For technical/security reasons, I think project maintainers should not have direct Management access to the repositories and URI configuration - if it turns out there's a lot of work here, we can build something to allow limited control

In T15030#972, @avivey wrote:

A space-zombie game that can report high-scores to IRC, Slack and Phorge.

On the other hand, this sounds pretty fun :P And would get some community contributions in there... It kind of seems good to err on the side of "yes" to extension contributions where feasible, at least at first... In the case of a space-zombie game, if it's really well-done and not too bloated it could provide some nice proof of concept and gameplay :) And maybe the homepage could have some kind of query filtering to keep it core-focused and not cluttered with extensions (this is one thing I'm interested in working on -- Dashboards and panels for specific user groups).. That's my two cents there :) All the other aspects look great to me

regarding a monorepo, I'm not sure if there is an advantage to that, I'm fine with individual repos. I currently maintain most of Wikimedia's extensions in a single monorepo but I'd consider splitting them out into individual repos if any one them were candidates for upstreaming.
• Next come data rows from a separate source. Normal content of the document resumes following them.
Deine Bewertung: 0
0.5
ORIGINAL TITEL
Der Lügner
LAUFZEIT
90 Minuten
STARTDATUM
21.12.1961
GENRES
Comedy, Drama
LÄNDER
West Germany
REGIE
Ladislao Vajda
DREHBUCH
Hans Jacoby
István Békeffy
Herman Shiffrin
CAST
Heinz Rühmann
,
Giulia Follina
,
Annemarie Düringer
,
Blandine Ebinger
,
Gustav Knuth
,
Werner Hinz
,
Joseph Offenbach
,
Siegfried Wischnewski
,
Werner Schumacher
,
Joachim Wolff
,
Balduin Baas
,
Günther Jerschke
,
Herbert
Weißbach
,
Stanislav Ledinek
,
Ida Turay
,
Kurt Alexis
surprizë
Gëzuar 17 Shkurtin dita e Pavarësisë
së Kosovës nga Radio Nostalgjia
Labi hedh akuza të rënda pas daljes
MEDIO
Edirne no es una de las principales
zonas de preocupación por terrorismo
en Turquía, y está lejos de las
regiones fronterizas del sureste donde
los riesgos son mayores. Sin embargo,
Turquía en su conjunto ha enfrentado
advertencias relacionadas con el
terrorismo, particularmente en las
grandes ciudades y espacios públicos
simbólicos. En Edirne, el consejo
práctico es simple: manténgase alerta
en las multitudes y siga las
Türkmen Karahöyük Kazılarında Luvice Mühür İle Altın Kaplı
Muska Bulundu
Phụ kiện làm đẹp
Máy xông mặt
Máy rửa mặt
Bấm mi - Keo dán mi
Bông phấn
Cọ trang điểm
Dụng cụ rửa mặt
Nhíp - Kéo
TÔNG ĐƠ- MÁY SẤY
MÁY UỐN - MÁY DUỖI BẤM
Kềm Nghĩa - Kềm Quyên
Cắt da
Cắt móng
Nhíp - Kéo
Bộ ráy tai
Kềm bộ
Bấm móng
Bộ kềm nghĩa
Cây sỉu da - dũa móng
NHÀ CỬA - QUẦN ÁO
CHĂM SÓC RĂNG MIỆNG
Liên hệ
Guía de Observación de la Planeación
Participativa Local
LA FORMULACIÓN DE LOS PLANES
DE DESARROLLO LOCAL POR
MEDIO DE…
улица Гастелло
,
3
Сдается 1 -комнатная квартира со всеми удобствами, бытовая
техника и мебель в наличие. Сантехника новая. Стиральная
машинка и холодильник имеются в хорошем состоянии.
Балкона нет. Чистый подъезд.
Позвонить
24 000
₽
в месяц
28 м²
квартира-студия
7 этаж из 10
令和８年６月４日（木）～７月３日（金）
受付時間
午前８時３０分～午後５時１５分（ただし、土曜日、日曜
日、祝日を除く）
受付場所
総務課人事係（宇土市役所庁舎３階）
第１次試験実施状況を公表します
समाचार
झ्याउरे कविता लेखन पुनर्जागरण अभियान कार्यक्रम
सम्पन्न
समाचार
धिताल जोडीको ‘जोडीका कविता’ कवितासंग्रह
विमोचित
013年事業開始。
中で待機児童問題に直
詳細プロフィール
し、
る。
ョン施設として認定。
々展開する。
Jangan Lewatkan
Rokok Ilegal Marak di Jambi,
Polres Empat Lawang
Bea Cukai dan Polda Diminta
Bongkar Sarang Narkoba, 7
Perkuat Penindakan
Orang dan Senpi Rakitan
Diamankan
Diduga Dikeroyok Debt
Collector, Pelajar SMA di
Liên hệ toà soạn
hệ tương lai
regarding a monorepo, I'm not sure if there is an advantage to that, I'm fine with individual repos. I currently maintain most of Wikimedia's extensions in a single monorepo but I'd consider splitting them out into individual repos if any one them were candidates for upstreaming.

Honestly it may be nice to add the mediawiki auth scripts to core.

@MacFan4000 the mediawiki auth is in core afaik. There is some custom stuff for the wikimedia ldap setup but the oauth part was merged upstream ages ago.

@20after4 per commits like https://secure.phabricator.com/D9202 the changes were abandoned - there is no MediaWiki auth provider in core

Did we ever find out more about the hosting situation for phorge.it?

@avivey to do now:

Write a wiki page about (1) how to ask for hosting a new project and (2) how to implement this request.